I also check whether Google Ads and Google Analytics are talking to each other correctly, and whether any test conversions from the initial setup are still inflating the numbers.

Geographic Targeting and Radius Logic

Home builders are hyper-local businesses, and the geographic targeting settings deserve close attention. I check each campaign’s targeted locations, the bid adjustments by area if applicable, and whether the campaign is set to target people in the location versus people interested in the location.

That last distinction matters a lot. A radius campaign targeting new homes searches should almost always be set to physical location only. Otherwise you’ll show ads to people searching new homes in Phoenix from across the country, and your budget evaporates without a realistic lead in sight.

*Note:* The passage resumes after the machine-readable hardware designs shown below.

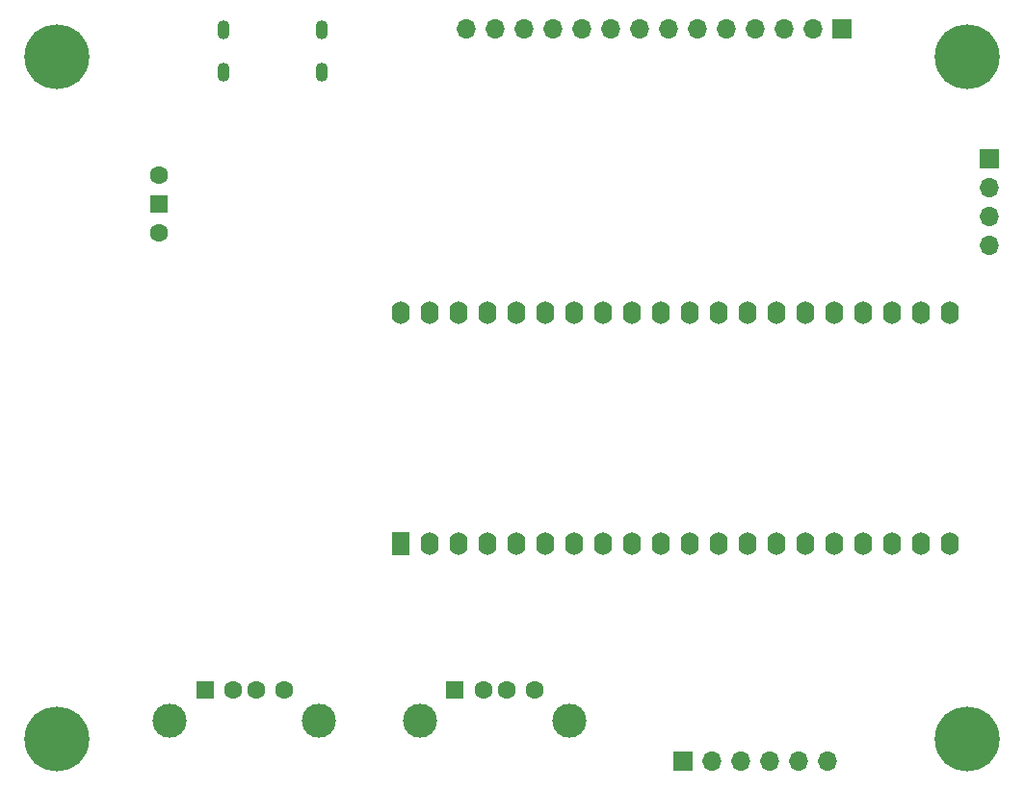
<source format=gbr>
%TF.GenerationSoftware,KiCad,Pcbnew,8.0.3*%
%TF.CreationDate,2024-07-15T12:03:27+02:00*%
%TF.ProjectId,nanoComp,6e616e6f-436f-46d7-902e-6b696361645f,A*%
%TF.SameCoordinates,Original*%
%TF.FileFunction,Soldermask,Bot*%
%TF.FilePolarity,Negative*%
%FSLAX46Y46*%
G04 Gerber Fmt 4.6, Leading zero omitted, Abs format (unit mm)*
G04 Created by KiCad (PCBNEW 8.0.3) date 2024-07-15 12:03:27*
%MOMM*%
%LPD*%
G01*
G04 APERTURE LIST*
%ADD10O,1.100000X1.700000*%
%ADD11R,1.700000X1.700000*%
%ADD12O,1.700000X1.700000*%
%ADD13R,1.600000X1.500000*%
%ADD14C,1.600000*%
%ADD15C,3.000000*%
%ADD16C,5.700000*%
%ADD17R,1.500000X2.000000*%
%ADD18O,1.600000X2.000000*%
%ADD19R,1.500000X1.500000*%
G04 APERTURE END LIST*
D10*
%TO.C,J1*%
X108267427Y-65381348D03*
X108267427Y-61581348D03*
X99627427Y-65381348D03*
X99627427Y-61581348D03*
%TD*%
D11*
%TO.C,J5*%
X154040000Y-61500000D03*
D12*
X151500000Y-61500000D03*
X148960000Y-61500000D03*
X146420000Y-61500000D03*
X143880000Y-61500000D03*
X141340000Y-61500000D03*
X138800000Y-61500000D03*
X136260000Y-61500000D03*
X133720000Y-61500000D03*
X131180000Y-61500000D03*
X128640000Y-61500000D03*
X126100000Y-61500000D03*
X123560000Y-61500000D03*
X121020000Y-61500000D03*
%TD*%
D11*
%TO.C,J6*%
X167000000Y-72960000D03*
D12*
X167000000Y-75500000D03*
X167000000Y-78040000D03*
X167000000Y-80580000D03*
%TD*%
D13*
%TO.C,J3*%
X120000000Y-119700000D03*
D14*
X122500000Y-119700000D03*
X124500000Y-119700000D03*
X127000000Y-119700000D03*
D15*
X116930000Y-122410000D03*
X130070000Y-122410000D03*
%TD*%
D16*
%TO.C,H2*%
X85000000Y-124000000D03*
%TD*%
D13*
%TO.C,J2*%
X98000000Y-119700000D03*
D14*
X100500000Y-119700000D03*
X102500000Y-119700000D03*
X105000000Y-119700000D03*
D15*
X94930000Y-122410000D03*
X108070000Y-122410000D03*
%TD*%
D11*
%TO.C,J4*%
X140000000Y-126000000D03*
D12*
X142540000Y-126000000D03*
X145080000Y-126000000D03*
X147620000Y-126000000D03*
X150160000Y-126000000D03*
X152700000Y-126000000D03*
%TD*%
D16*
%TO.C,H1*%
X85000000Y-64000000D03*
%TD*%
%TO.C,H3*%
X165000000Y-124000000D03*
%TD*%
D17*
%TO.C,U1*%
X115220000Y-106820000D03*
D18*
X117760000Y-106820000D03*
X120300000Y-106820000D03*
X122840000Y-106820000D03*
X125380000Y-106820000D03*
X127920000Y-106820000D03*
X130460000Y-106820000D03*
X133000000Y-106820000D03*
X135540000Y-106820000D03*
X138080000Y-106820000D03*
X140620000Y-106820000D03*
X143160000Y-106820000D03*
X145700000Y-106820000D03*
X148240000Y-106820000D03*
X150780000Y-106820000D03*
X153320000Y-106820000D03*
X155860000Y-106820000D03*
X158400000Y-106820000D03*
X160940000Y-106820000D03*
X163480000Y-106820000D03*
X163480000Y-86500000D03*
X160940000Y-86500000D03*
X158400000Y-86500000D03*
X155860000Y-86500000D03*
X153320000Y-86500000D03*
X150780000Y-86500000D03*
X148240000Y-86500000D03*
X145700000Y-86500000D03*
X143160000Y-86500000D03*
X140620000Y-86500000D03*
X138080000Y-86500000D03*
X135540000Y-86500000D03*
X133000000Y-86500000D03*
X130460000Y-86500000D03*
X127920000Y-86500000D03*
X125380000Y-86500000D03*
X122840000Y-86500000D03*
X120300000Y-86500000D03*
X117760000Y-86500000D03*
X115220000Y-86500000D03*
%TD*%
D16*
%TO.C,H4*%
X165000000Y-64000000D03*
%TD*%
D19*
%TO.C,SW1*%
X94000000Y-76960000D03*
D14*
X94000000Y-74420000D03*
X94000000Y-79500000D03*
%TD*%
M02*

</source>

For community-specific campaigns, I verify that the radius or city targeting matches where buyers actually come from-not just where the community is located. Sometimes a community draws from a metro 30 miles away, and the targeting doesn’t reflect that.

Landing Page and Lead Flow Review

An audit doesn’t stop at the ad. I look at where the ads send traffic and whether those pages are set up to convert. A well-structured campaign sending traffic to a generic homepage is a fixable problem-but it’s still a problem.

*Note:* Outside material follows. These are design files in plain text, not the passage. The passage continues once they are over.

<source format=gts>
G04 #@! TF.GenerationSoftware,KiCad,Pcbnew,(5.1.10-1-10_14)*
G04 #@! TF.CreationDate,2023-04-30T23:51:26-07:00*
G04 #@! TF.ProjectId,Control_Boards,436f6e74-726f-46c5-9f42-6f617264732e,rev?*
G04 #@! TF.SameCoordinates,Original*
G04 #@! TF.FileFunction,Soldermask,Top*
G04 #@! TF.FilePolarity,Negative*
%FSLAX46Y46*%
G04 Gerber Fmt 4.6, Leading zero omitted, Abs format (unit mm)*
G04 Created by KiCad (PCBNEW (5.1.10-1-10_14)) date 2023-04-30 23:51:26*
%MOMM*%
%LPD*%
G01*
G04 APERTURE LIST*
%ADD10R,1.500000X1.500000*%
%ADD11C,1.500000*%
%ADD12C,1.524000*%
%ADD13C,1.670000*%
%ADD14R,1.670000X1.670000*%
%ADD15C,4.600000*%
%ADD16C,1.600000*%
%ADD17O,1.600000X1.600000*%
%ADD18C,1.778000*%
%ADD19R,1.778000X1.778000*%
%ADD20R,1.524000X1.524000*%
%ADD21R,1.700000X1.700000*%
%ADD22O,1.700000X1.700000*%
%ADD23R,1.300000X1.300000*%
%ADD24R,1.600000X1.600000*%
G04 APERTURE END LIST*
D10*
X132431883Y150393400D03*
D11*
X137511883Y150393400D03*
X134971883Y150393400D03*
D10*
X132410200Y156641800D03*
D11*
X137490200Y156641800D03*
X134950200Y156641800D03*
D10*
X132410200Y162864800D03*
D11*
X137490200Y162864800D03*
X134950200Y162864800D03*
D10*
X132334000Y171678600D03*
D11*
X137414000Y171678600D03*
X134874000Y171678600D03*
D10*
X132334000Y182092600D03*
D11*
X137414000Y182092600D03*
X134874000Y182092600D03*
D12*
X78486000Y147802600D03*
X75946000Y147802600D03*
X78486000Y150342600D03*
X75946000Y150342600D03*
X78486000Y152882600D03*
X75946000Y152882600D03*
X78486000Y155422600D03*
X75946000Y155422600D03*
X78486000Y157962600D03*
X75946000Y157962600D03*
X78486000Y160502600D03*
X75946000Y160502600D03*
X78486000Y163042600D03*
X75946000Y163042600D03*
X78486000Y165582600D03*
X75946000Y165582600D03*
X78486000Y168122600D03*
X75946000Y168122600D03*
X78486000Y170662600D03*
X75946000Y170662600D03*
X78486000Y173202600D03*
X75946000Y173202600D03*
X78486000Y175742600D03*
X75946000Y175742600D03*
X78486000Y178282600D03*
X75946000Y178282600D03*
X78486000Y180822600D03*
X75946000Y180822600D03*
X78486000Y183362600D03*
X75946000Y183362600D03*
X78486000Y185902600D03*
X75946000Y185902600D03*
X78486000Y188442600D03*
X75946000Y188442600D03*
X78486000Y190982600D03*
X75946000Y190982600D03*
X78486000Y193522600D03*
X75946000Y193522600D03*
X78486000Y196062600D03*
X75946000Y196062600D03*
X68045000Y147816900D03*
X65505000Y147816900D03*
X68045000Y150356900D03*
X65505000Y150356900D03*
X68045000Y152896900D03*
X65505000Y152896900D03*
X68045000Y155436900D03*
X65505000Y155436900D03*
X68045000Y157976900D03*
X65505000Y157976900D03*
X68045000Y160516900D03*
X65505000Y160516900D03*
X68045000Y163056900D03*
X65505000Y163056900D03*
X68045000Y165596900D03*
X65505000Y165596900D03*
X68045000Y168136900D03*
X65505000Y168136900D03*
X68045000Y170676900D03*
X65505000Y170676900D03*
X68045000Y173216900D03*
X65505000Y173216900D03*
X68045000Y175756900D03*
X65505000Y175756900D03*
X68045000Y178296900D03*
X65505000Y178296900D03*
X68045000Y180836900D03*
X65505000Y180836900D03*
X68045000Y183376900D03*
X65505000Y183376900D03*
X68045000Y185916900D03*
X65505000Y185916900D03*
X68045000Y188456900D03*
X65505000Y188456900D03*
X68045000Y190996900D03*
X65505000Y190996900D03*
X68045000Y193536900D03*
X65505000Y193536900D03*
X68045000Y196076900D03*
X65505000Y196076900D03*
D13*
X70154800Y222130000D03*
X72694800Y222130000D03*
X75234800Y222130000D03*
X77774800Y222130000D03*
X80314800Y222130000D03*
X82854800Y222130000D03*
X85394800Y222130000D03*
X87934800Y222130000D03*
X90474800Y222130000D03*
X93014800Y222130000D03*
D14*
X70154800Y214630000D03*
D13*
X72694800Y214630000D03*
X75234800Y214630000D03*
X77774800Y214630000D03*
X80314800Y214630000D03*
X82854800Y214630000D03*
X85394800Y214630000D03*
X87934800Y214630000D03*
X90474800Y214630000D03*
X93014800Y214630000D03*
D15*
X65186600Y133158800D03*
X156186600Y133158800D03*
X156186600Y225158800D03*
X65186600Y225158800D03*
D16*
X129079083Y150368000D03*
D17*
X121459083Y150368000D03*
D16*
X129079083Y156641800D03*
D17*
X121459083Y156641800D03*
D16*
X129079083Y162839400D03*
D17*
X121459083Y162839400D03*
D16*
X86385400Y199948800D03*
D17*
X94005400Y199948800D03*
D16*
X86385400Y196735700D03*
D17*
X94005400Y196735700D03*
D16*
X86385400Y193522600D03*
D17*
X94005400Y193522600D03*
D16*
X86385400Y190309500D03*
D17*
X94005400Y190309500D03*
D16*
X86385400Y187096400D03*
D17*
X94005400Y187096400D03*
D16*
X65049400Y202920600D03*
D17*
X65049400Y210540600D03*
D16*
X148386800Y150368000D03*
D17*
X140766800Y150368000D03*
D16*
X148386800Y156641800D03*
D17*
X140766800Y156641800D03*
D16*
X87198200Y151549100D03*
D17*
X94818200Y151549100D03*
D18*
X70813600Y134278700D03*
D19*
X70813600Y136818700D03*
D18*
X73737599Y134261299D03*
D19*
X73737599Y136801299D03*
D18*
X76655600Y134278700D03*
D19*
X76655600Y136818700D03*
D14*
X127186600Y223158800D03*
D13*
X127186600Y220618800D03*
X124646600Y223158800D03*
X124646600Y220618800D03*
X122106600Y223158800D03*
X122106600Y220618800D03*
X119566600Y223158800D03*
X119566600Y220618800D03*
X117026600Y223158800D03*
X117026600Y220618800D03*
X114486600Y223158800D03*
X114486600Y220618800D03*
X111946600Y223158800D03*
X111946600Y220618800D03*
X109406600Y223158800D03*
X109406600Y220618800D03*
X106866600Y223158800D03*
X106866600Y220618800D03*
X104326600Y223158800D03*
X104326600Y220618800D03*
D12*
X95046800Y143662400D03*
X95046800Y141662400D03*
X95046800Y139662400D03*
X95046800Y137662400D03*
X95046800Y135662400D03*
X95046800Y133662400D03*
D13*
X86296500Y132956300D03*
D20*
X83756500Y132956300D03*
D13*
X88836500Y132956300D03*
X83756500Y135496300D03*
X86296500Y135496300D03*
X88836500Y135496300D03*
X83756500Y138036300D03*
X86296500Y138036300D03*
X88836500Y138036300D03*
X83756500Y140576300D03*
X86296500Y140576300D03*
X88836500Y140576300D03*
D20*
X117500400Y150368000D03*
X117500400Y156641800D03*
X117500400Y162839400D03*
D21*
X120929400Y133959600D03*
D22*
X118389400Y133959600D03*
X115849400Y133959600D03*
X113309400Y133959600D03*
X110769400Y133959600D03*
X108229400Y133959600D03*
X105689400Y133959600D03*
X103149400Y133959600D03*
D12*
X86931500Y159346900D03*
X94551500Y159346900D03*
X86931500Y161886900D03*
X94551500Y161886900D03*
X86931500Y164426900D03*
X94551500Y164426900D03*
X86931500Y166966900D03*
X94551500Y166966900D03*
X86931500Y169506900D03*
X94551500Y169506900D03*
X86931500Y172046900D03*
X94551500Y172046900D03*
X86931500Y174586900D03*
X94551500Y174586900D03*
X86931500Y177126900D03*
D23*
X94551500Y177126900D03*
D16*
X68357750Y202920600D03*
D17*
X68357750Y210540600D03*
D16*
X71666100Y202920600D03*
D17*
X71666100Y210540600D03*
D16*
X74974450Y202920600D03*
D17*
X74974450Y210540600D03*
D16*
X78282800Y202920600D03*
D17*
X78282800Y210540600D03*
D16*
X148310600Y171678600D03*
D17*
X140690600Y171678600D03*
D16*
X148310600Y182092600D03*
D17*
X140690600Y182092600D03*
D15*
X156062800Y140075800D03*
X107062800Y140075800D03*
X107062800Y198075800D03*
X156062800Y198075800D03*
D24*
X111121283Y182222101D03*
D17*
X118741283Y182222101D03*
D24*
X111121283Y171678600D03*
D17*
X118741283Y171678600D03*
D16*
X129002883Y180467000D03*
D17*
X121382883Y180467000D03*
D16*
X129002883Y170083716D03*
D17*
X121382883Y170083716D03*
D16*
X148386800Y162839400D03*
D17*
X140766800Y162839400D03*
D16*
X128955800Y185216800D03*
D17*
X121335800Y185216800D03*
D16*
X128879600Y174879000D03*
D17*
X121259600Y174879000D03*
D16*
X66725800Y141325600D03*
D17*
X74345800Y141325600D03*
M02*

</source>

For home builders, the ideal setup is campaign-specific landing pages that match the search intent. A community name campaign should land on that community’s page, not the homepage. A location campaign should land on a page specific to that city or region.

I also check the lead form itself: is it short enough to complete, does it work on mobile, and is there a confirmation page that triggers the conversion event correctly? Website design and conversion optimization is its own discipline, but a basic audit should flag obvious gaps.

Frequently Asked Questions

How long does a Google Ads audit take?

A thorough audit typically takes two to four hours for a well-structured account. More campaigns, more complexity, more time. I usually deliver findings in a written summary with prioritized action items.

How often should a home builder audit their Google Ads account?

I’d recommend a full audit at least once a year, and a lighter review every quarter. If you’ve recently changed your bidding strategy, added new communities, or seen a sudden drop in lead volume, that’s a trigger for an immediate review.

Can I audit my own account?

Yes-especially if you know what you’re looking for. The challenge is that it’s easy to skip over things you set up yourself. A fresh set of eyes almost always catches something the account owner missed.

What’s the most common problem you find in home builder accounts?

Conversion tracking issues and campaign bleed-over. Either the account is counting the wrong things as conversions, or campaigns are cannibalizing each other because the keyword targeting overlaps too much between brand, community, and location campaigns.